Task: Could you restate the data below word for word, without its pictures?

[Stored records]
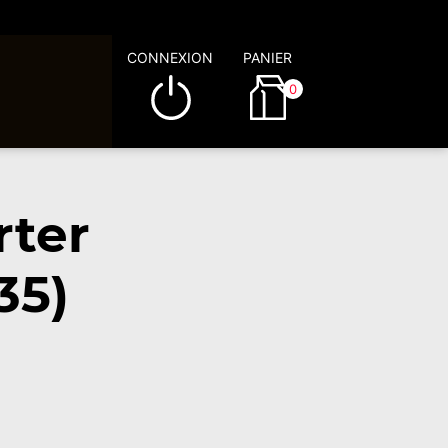
CONNEXION
PANIER
0
rter
35)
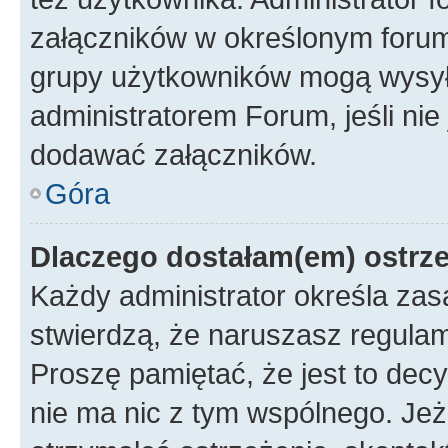
załączników w określonym forum
grupy użytkowników mogą wysyłać
administratorem Forum, jeśli ni
dodawać załączników.
Góra
Dlaczego dostałam(em) ostrz
Każdy administrator określa zas
stwierdzą, że naruszasz regulam
Proszę pamiętać, że jest to dec
nie ma nic z tym wspólnego. Jeże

Exercise result:
CONNEXION
PANIER
0
rter
35)
załączników w określonym forum
grupy użytkowników mogą wysyłać
administratorem Forum, jeśli ni
dodawać załączników.
Góra
Dlaczego dostałam(em) ostrz
Każdy administrator określa zas
stwierdzą, że naruszasz regulam
Proszę pamiętać, że jest to dec
nie ma nic z tym wspólnego. Jeże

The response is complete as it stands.